§ **Stored data**
+-------+

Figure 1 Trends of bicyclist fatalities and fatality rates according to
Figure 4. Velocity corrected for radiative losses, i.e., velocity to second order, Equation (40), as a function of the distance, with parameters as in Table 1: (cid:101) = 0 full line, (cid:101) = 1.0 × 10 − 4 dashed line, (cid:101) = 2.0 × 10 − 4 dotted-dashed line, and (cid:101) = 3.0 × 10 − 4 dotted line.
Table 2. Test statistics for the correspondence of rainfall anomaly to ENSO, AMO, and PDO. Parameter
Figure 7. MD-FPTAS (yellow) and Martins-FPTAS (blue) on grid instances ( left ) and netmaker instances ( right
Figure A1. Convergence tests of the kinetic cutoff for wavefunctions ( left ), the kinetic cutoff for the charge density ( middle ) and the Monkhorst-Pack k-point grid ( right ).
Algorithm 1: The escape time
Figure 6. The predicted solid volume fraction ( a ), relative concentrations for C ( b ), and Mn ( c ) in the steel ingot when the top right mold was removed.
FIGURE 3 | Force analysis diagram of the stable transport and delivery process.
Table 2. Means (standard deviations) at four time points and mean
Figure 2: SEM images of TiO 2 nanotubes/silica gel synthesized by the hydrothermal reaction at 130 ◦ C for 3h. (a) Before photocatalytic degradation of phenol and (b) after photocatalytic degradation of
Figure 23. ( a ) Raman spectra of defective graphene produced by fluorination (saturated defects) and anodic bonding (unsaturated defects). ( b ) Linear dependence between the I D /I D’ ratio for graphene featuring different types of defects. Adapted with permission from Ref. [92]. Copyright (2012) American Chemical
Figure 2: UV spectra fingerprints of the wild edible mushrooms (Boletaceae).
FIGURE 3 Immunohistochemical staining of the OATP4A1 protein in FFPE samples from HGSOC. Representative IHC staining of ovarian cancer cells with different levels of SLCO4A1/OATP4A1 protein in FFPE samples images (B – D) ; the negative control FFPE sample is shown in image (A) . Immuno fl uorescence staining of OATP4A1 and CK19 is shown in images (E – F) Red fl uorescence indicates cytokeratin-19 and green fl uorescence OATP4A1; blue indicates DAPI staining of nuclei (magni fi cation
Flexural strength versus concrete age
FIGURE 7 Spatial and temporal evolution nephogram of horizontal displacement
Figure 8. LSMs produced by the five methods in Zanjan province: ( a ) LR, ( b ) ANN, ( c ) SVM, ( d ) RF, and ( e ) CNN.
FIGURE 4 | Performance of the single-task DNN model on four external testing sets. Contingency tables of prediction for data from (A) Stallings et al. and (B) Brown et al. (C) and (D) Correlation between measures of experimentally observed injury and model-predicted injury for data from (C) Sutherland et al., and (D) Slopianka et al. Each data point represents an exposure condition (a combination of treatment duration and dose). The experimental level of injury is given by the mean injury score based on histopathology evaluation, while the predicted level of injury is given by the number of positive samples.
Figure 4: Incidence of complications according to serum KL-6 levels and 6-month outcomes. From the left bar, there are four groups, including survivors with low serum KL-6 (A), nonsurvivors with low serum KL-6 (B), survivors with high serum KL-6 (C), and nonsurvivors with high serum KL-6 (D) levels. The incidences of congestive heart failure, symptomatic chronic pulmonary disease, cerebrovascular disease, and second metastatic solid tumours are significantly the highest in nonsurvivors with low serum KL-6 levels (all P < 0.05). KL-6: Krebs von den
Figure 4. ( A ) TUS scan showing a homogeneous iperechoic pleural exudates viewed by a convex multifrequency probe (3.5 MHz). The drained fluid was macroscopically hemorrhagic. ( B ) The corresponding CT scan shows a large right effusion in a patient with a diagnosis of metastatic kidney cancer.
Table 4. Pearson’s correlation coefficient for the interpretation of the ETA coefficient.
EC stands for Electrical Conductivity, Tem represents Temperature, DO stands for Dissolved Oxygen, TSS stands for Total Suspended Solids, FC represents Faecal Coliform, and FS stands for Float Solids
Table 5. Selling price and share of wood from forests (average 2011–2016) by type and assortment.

+-------+

§ **Goal of the exercise**
Run a filter over the data above and keep each line that contains the word "blue".

§ **Solution to the exercise**
Figure 7. MD-FPTAS (yellow) and Martins-FPTAS (blue) on grid instances ( left ) and netmaker instances ( right
FIGURE 3 Immunohistochemical staining of the OATP4A1 protein in FFPE samples from HGSOC. Representative IHC staining of ovarian cancer cells with different levels of SLCO4A1/OATP4A1 protein in FFPE samples images (B – D) ; the negative control FFPE sample is shown in image (A) . Immuno fl uorescence staining of OATP4A1 and CK19 is shown in images (E – F) Red fl uorescence indicates cytokeratin-19 and green fl uorescence OATP4A1; blue indicates DAPI staining of nuclei (magni fi cation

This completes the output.